HOW TO COMPLETE THIS TASK: Write the next few sentences of the news report on Ehud Olmert's visit to Beijing, picking up after its last sentence.

PAGE TEXT:
▶

BEIJING (Reuters) — Israeli Prime Minister Ehud Olmert arrived in Beijing on Tuesday aiming to lobby China to close ranks with Western powers against Iran’s nuclear programme.
China backed a UN Security Council resolution last month imposing sanctions on Iran’s trade in sensitive nuclear materials and technology, an attempt to halt uranium enrichment work that could lead to bomb production.
But like fellow permanent council member Russia, China has also voiced a preference for negotiations with Tehran, which says its nuclear ambitions are peaceful — an approach often at odds with that of the United States and some European nations.
Iranian President Mahmoud Ahmadinejad has called for Israel to be “wiped off the map”, prompting concern that Israel, which is assumed to have the Middle East’s only atomic arsenal, could launch a preemptive strike if it deemed diplomacy at a dead-end.
But a senior Olmert aide said he was encouraged by the recent Security Council vote and hoped China would stand fast.

◀

PROVIDED INFORMATION:
▶

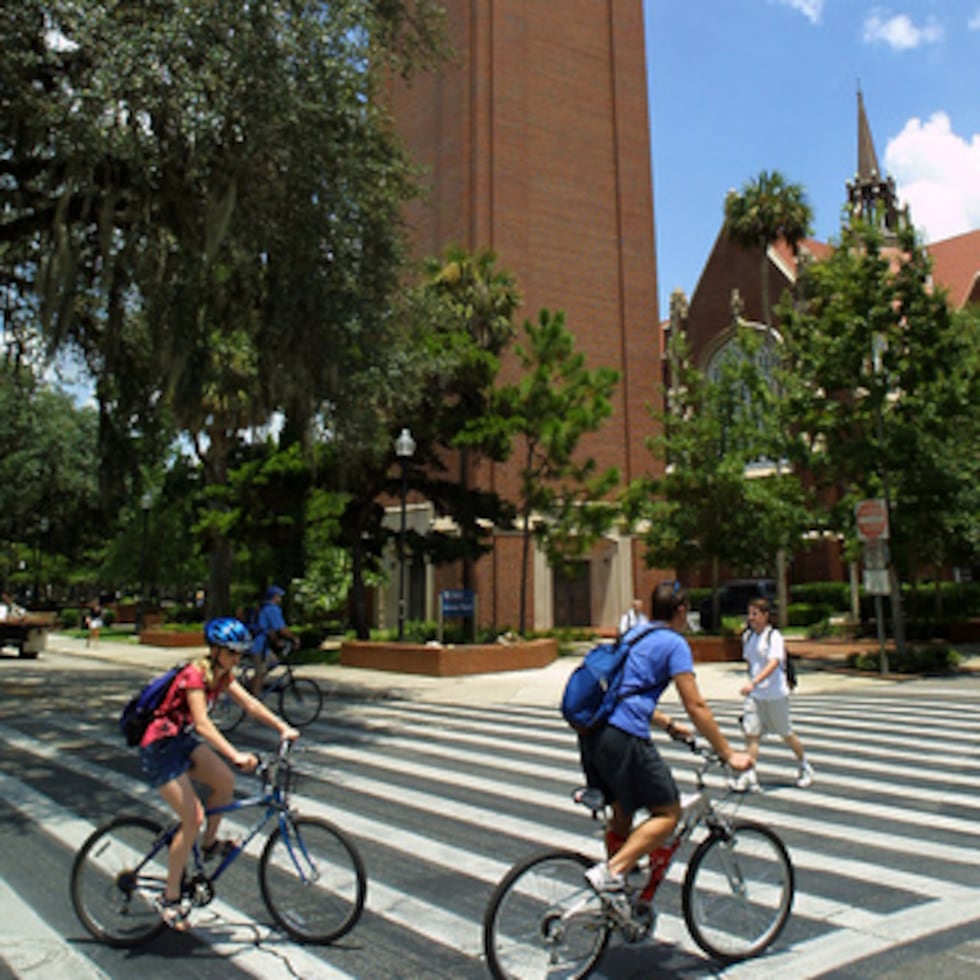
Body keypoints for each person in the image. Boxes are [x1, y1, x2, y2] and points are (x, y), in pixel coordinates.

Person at [579, 581, 752, 909]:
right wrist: (729, 753)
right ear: (682, 612)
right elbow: (696, 705)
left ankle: (617, 902)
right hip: (624, 736)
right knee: (668, 813)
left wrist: (668, 725)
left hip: (593, 733)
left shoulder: (633, 634)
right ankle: (612, 872)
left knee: (622, 813)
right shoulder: (674, 643)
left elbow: (624, 690)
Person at [138, 616, 299, 930]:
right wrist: (235, 754)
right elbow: (202, 723)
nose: (237, 659)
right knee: (192, 817)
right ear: (215, 650)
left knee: (224, 781)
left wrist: (282, 727)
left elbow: (250, 704)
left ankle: (209, 844)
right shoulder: (194, 675)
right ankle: (169, 897)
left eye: (241, 653)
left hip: (180, 741)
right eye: (232, 653)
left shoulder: (222, 674)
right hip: (159, 747)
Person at [729, 596, 814, 792]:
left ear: (766, 616)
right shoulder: (747, 637)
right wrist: (752, 684)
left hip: (775, 694)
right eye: (749, 614)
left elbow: (774, 663)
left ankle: (804, 765)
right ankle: (749, 775)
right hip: (755, 696)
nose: (751, 618)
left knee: (785, 733)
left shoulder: (773, 637)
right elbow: (751, 663)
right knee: (752, 733)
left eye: (755, 614)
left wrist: (754, 681)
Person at [248, 585, 299, 696]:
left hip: (260, 644)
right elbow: (281, 629)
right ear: (274, 597)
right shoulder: (273, 609)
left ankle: (250, 685)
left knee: (274, 662)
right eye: (278, 596)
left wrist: (276, 641)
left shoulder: (264, 608)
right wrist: (294, 638)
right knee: (260, 672)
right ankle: (254, 701)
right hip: (259, 646)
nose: (280, 599)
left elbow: (269, 630)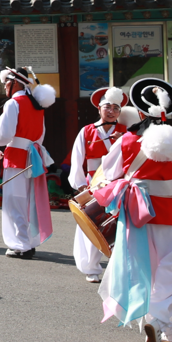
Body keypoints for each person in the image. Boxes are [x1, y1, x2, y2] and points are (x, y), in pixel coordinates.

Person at [94, 78, 172, 342]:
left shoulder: (127, 140)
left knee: (141, 269)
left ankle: (164, 325)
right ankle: (161, 318)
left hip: (135, 214)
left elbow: (108, 173)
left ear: (140, 112)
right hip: (170, 212)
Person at [0, 66, 56, 259]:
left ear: (14, 83)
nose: (4, 86)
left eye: (6, 82)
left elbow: (4, 135)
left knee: (15, 202)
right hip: (34, 157)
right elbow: (41, 136)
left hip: (16, 157)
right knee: (29, 201)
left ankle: (21, 244)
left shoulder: (14, 103)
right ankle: (28, 241)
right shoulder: (37, 105)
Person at [65, 87, 129, 283]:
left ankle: (119, 269)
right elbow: (77, 159)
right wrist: (79, 185)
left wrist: (123, 142)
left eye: (116, 108)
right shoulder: (87, 131)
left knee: (121, 226)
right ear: (99, 108)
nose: (111, 111)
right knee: (91, 223)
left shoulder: (126, 132)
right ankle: (91, 267)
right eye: (107, 107)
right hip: (93, 184)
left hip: (118, 185)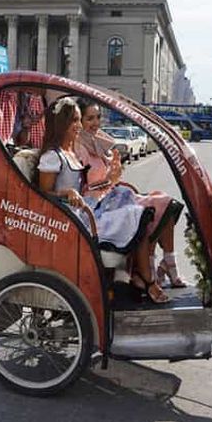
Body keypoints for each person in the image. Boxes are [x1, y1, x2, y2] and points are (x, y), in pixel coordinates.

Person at [37, 97, 167, 303]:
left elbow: (86, 188)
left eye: (79, 120)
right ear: (60, 124)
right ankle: (147, 281)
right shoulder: (53, 156)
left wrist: (109, 179)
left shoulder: (69, 152)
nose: (78, 126)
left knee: (139, 216)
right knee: (136, 216)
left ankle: (142, 278)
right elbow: (43, 193)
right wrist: (66, 193)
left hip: (88, 210)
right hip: (72, 220)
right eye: (73, 121)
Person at [75, 99, 186, 287]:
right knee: (152, 210)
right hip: (96, 207)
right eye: (90, 118)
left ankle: (167, 263)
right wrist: (110, 178)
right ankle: (153, 269)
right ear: (79, 121)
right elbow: (84, 188)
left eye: (98, 117)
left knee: (167, 205)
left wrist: (113, 175)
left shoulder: (97, 141)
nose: (95, 123)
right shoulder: (80, 146)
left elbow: (108, 179)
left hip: (111, 197)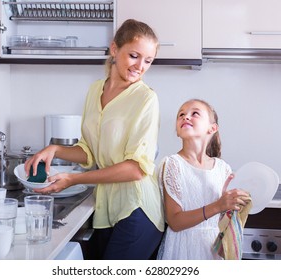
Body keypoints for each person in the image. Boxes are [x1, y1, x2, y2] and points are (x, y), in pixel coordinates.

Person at [24, 19, 164, 260]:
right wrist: (55, 149)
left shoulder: (145, 99)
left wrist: (73, 179)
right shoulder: (95, 90)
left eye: (148, 61)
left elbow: (136, 169)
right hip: (106, 210)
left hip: (137, 209)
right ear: (114, 49)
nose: (140, 66)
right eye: (134, 55)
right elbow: (89, 151)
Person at [157, 99, 250, 260]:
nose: (186, 117)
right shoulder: (172, 164)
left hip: (213, 250)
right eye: (181, 114)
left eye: (195, 113)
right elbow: (175, 222)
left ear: (212, 128)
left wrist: (231, 207)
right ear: (178, 132)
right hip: (182, 248)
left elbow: (223, 221)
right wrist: (218, 205)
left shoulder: (223, 168)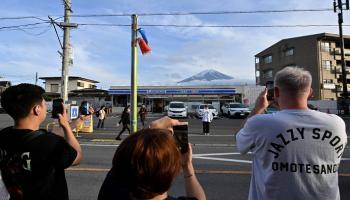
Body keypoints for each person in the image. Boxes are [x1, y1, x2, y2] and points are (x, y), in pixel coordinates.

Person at [236, 67, 347, 200]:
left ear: (276, 92)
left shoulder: (259, 123)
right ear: (310, 92)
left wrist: (259, 108)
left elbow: (241, 142)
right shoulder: (336, 124)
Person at [0, 83, 82, 200]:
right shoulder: (51, 143)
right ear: (37, 109)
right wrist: (66, 126)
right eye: (44, 105)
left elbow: (42, 138)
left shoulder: (3, 136)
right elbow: (77, 157)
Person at [98, 116, 206, 200]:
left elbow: (121, 166)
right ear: (171, 174)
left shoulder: (110, 194)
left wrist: (151, 129)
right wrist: (187, 166)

◀

EXERCISE OUTPUT:
“We believe China does not want to see a nuclear-armed Iran,” the aide told Reuters on condition of anonymity. “The challenge now is to preserve China’s resolve, especially in matters of Iranian compliance.”
Booming trade
Olmert is the third Israeli prime minister to visit China since relations were established 15 years ago, a period that has seen bilateral trade boom to more than $3 billion, and forecast to reach $5 billion by 2008.
But that pales next to China’s mammoth consumption of Iranian oil, which makes up about 12 per cent of its crude imports.
An Olmert aide said that while the prime minister would ask the Chinese to understand Israel’s concerns about Iran, he also realised that “energy supplies are China’s main priority”.
Even a show of assent by Beijing could help shore up Olmert’s standing with the Israeli public, hard-hit by corruption scandals, anger at the inconclusive war in Lebanon and a diplomatic deadlock with the Palestinians.
“If nothing else, Olmert needs to take home some sort of Chinese declaration of good intent on the Iranian issue,” the aide said.
Olmert visited an Israeli-sponsored experimental farm outside Beijing on Tuesday. He was expected to meet Chinese Premier Wen Jiabao and Commerce Minister Bo Xilai on Wednesday, and President Hu Jintao on Thursday.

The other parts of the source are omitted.